All you other white people with stand mixers have more counterspace than I do. I'd use mine a lot more if I didn't have to lift it down from the top of a cabinet eight feet up to use it.
you need to remodel your kitchen!
The handheld kind (or the naked force of my own hands) works fine for me, and I bake all kinds of damn things. Quiches, soufflés, breads, cookies, cakes---you know, bakeable shit. I rarely make double recipes, and I have decided that croissants are unrealistic. Maybe the stand mixer would come in handy for the challah dough.
I actually use my stand mixer much, much less than I used to -- I used to bake bread with very wet dough all the time, as well as things like gingerbread cookies with enormously stiff dough and seven cups of flour, and it came in handy several times a week. But now that Snark has to restrict his carbohydrates, it tends to collect dust.

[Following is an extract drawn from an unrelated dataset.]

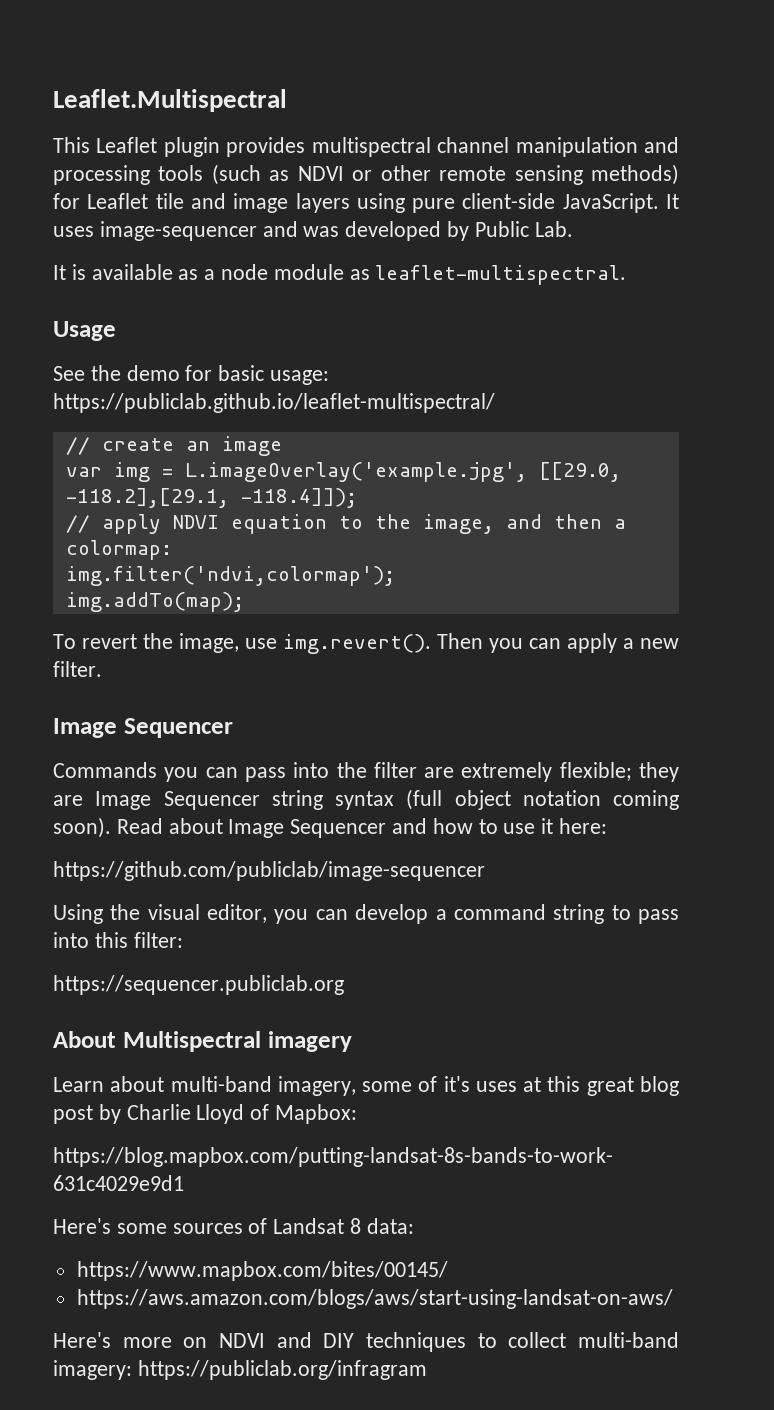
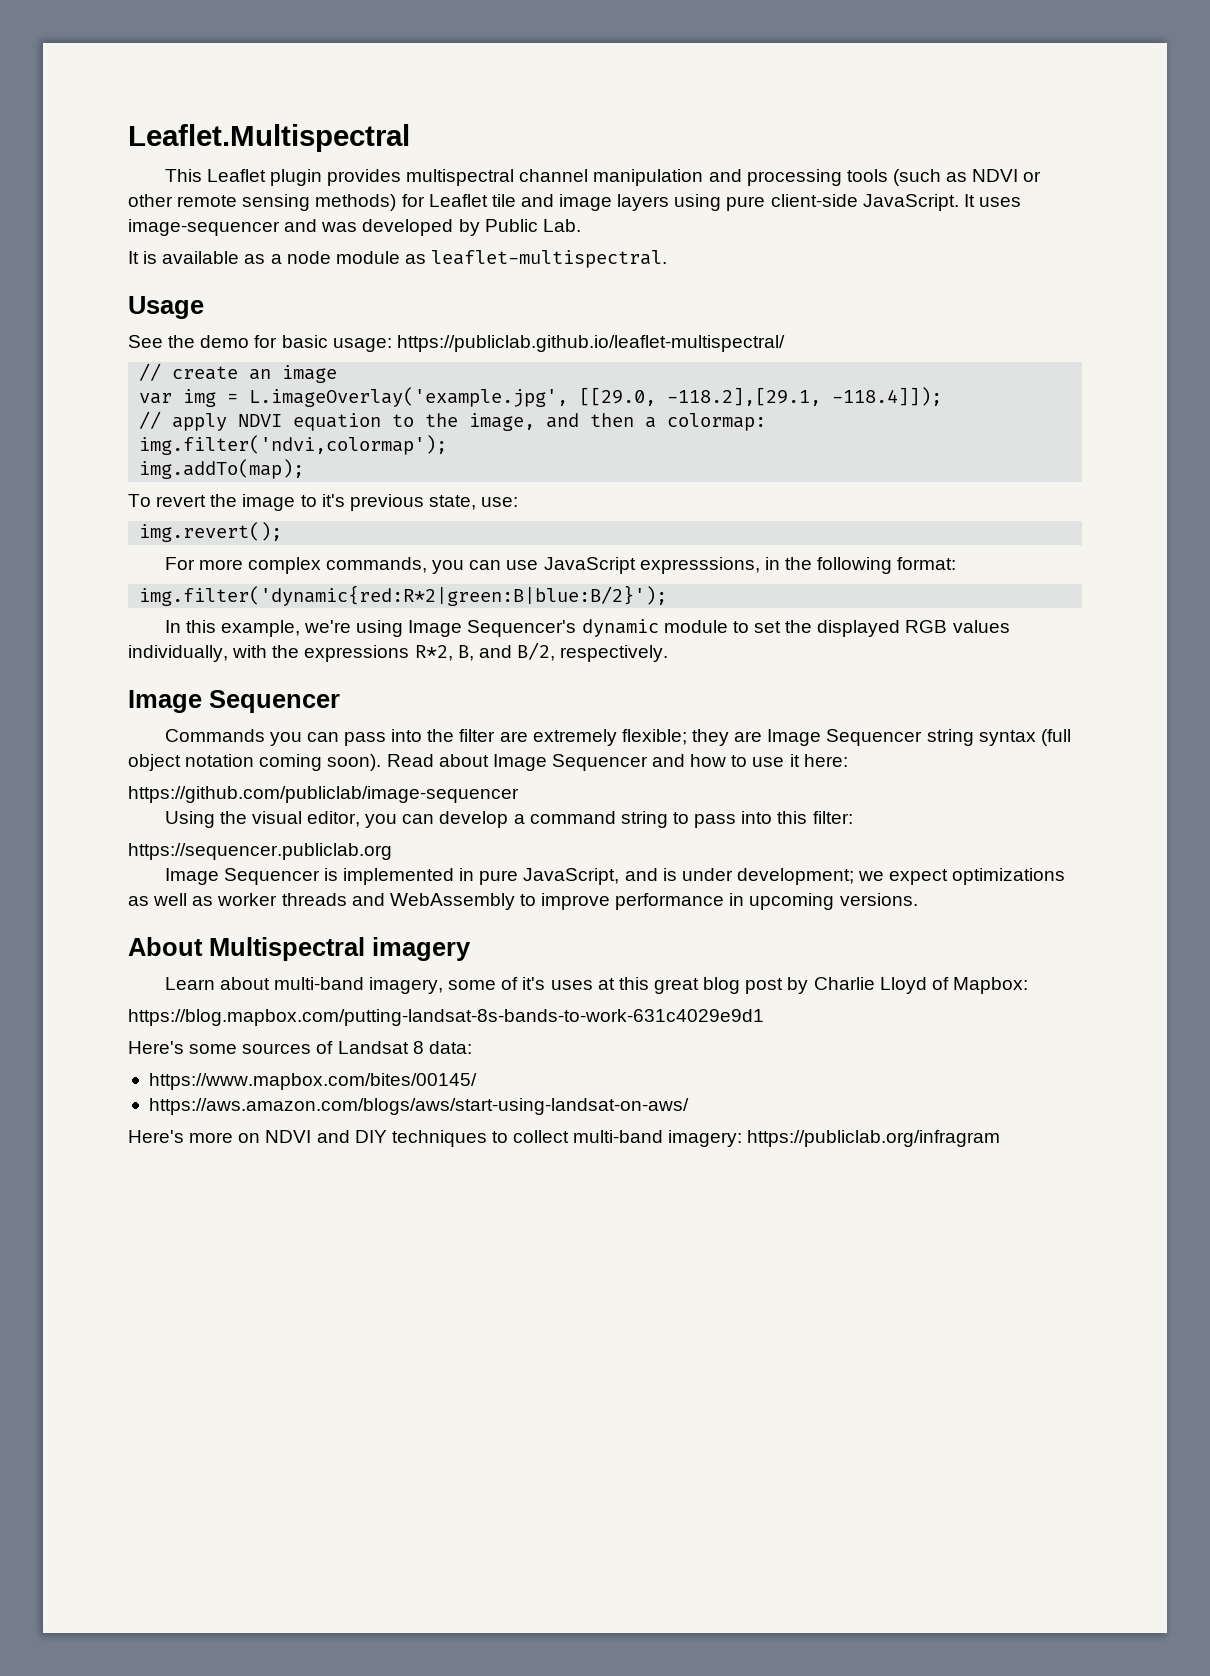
[179,633,679,654] [53,661,102,677] image, use img.revert(). Then you can apply a new filter. -> [242,494,519,511] [139,522,283,542] [164,557,957,574] [139,585,668,606] [164,619,1010,637] [128,642,669,662] image to it's previous state, use: // img.revert(); // For more complex commands, you can use JavaScript expresssions, in the following format: // img.filter('dynamic{red:R*2|green:B|blue:B/2}'); // In this example, we're using Image Sequencer's dynamic module to set the displayed RGB values individually, with the expressions R*2, B, and B/2, respectively.
(344, 985) none -> [164,868,1066,885] [128,893,918,910] // Image Sequencer is implemented in pure JavaScript, and is under development; we expect optimizations as well as worker threads and WebAssembly to improve performance in upcoming versions.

I looked at your awesome tedious web site. Oh ha ha ha how funny. Dumbasses who bitch and bitch and bitch and bitch and bitch and bitch and bitch and bitch and bitch and bitch and bitch and bitch and bitch and bitch and bitch and bitch and bitch and bitch about Toyota Priuses annoy me to death. There are a gazillion of those mouth-breathing fuckers out there, and they're all white people too. No, I don't drive a Prius. I drive a sports car.
Has anyone ever seen Adam Kotsko and Ward Churchill in the same place at the same time?